Problem requirements: Reproduce every line of text in the material below, without any changes, and leave the pictures out of your answer.

::::::::::

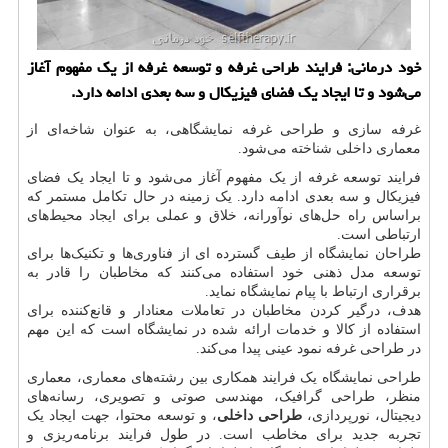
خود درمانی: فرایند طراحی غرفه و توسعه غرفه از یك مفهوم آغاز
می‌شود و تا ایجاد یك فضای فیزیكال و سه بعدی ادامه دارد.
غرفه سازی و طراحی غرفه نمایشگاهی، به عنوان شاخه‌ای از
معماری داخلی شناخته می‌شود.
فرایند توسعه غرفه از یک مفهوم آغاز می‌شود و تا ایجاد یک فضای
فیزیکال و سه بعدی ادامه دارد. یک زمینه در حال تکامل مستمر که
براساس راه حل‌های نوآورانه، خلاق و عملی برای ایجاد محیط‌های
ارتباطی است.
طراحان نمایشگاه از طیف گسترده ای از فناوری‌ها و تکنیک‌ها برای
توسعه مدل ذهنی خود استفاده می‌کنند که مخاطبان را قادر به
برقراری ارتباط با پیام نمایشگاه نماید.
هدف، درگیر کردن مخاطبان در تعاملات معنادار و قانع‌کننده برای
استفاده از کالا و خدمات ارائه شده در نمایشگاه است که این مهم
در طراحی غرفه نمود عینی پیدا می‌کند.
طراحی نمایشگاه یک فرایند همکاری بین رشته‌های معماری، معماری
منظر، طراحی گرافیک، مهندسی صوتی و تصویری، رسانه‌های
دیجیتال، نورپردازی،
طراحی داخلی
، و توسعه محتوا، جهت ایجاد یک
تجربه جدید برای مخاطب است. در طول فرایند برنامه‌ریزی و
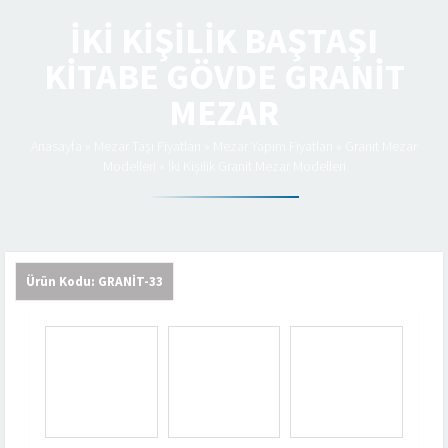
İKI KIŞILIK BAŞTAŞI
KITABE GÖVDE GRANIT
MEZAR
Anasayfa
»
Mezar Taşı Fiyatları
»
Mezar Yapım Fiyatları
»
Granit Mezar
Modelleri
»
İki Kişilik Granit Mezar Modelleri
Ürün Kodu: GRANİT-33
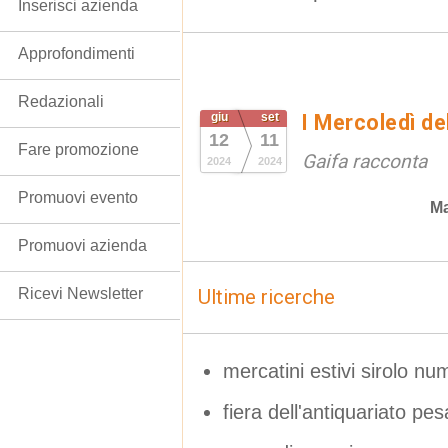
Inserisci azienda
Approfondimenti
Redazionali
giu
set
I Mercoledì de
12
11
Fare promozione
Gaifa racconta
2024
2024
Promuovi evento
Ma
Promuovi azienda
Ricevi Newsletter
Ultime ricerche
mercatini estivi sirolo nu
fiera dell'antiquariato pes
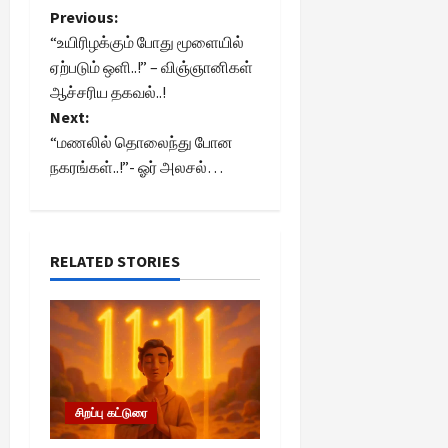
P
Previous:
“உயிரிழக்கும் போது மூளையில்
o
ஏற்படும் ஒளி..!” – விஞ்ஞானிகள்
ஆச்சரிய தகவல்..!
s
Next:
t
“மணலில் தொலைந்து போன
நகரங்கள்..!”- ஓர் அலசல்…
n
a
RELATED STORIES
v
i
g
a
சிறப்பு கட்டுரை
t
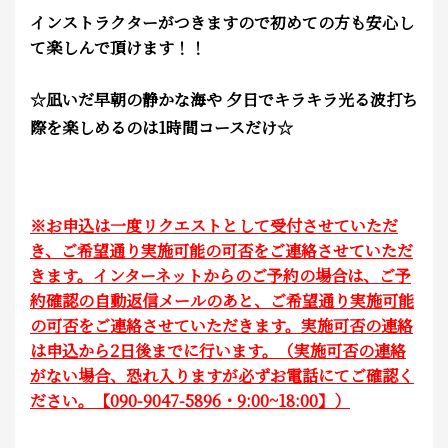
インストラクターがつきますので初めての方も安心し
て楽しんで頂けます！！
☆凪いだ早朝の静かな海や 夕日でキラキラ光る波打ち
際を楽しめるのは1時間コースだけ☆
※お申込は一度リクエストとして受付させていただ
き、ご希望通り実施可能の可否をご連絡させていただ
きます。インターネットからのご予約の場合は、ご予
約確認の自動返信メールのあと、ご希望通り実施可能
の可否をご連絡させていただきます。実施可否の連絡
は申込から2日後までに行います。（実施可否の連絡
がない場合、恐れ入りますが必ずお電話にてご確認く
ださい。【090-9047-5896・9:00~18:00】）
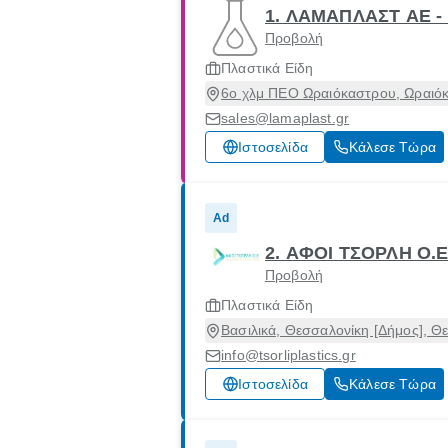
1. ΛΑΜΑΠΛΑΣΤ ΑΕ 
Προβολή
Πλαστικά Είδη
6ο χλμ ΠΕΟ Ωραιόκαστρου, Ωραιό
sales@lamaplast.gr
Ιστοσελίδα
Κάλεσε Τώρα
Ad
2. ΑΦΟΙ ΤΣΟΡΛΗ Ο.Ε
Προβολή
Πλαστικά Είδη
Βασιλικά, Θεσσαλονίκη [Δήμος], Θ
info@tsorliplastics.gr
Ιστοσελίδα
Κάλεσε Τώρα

::::::::::

Answer box:
خود درمانی: فرایند طراحی غرفه و توسعه غرفه از یك مفهوم آغاز
می‌شود و تا ایجاد یك فضای فیزیكال و سه بعدی ادامه دارد.
غرفه سازی و طراحی غرفه نمایشگاهی، به عنوان شاخه‌ای از
معماری داخلی شناخته می‌شود.
فرایند توسعه غرفه از یک مفهوم آغاز می‌شود و تا ایجاد یک فضای
فیزیکال و سه بعدی ادامه دارد. یک زمینه در حال تکامل مستمر که
براساس راه حل‌های نوآورانه، خلاق و عملی برای ایجاد محیط‌های
ارتباطی است.
طراحان نمایشگاه از طیف گسترده ای از فناوری‌ها و تکنیک‌ها برای
توسعه مدل ذهنی خود استفاده می‌کنند که مخاطبان را قادر به
برقراری ارتباط با پیام نمایشگاه نماید.
هدف، درگیر کردن مخاطبان در تعاملات معنادار و قانع‌کننده برای
استفاده از کالا و خدمات ارائه شده در نمایشگاه است که این مهم
در طراحی غرفه نمود عینی پیدا می‌کند.
طراحی نمایشگاه یک فرایند همکاری بین رشته‌های معماری، معماری
منظر، طراحی گرافیک، مهندسی صوتی و تصویری، رسانه‌های
دیجیتال، نورپردازی،
طراحی داخلی
، و توسعه محتوا، جهت ایجاد یک
تجربه جدید برای مخاطب است. در طول فرایند برنامه‌ریزی و
İKI KIŞILIK BAŞTAŞI
KITABE GÖVDE GRANIT
MEZAR
Anasayfa
»
Mezar Taşı Fiyatları
»
Mezar Yapım Fiyatları
»
Granit Mezar
Modelleri
»
İki Kişilik Granit Mezar Modelleri
Ürün Kodu: GRANİT-33
Inserisci azienda
Approfondimenti
Redazionali
giu
set
I Mercoledì de
12
11
Fare promozione
Gaifa racconta
2024
2024
Promuovi evento
Ma
Promuovi azienda
Ricevi Newsletter
Ultime ricerche
mercatini estivi sirolo nu
fiera dell'antiquariato pes
P
Previous:
“உயிரிழக்கும் போது மூளையில்
o
ஏற்படும் ஒளி..!” – விஞ்ஞானிகள்
ஆச்சரிய தகவல்..!
s
Next:
t
“மணலில் தொலைந்து போன
நகரங்கள்..!”- ஓர் அலசல்…
n
a
RELATED STORIES
v
i
g
a
சிறப்பு கட்டுரை
t
インストラクターがつきますので初めての方も安心し
て楽しんで頂けます！！
☆凪いだ早朝の静かな海や 夕日でキラキラ光る波打ち
際を楽しめるのは1時間コースだけ☆
※お申込は一度リクエストとして受付させていただ
き、ご希望通り実施可能の可否をご連絡させていただ
きます。インターネットからのご予約の場合は、ご予
約確認の自動返信メールのあと、ご希望通り実施可能
の可否をご連絡させていただきます。実施可否の連絡
は申込から2日後までに行います。（実施可否の連絡
がない場合、恐れ入りますが必ずお電話にてご確認く
ださい。【090-9047-5896・9:00~18:00】）
1. ΛΑΜΑΠΛΑΣΤ ΑΕ 
Προβολή
Πλαστικά Είδη
6ο χλμ ΠΕΟ Ωραιόκαστρου, Ωραιό
sales@lamaplast.gr
Ιστοσελίδα
Κάλεσε Τώρα
Ad
2. ΑΦΟΙ ΤΣΟΡΛΗ Ο.Ε
Προβολή
Πλαστικά Είδη
Βασιλικά, Θεσσαλονίκη [Δήμος], Θ
info@tsorliplastics.gr
Ιστοσελίδα
Κάλεσε Τώρα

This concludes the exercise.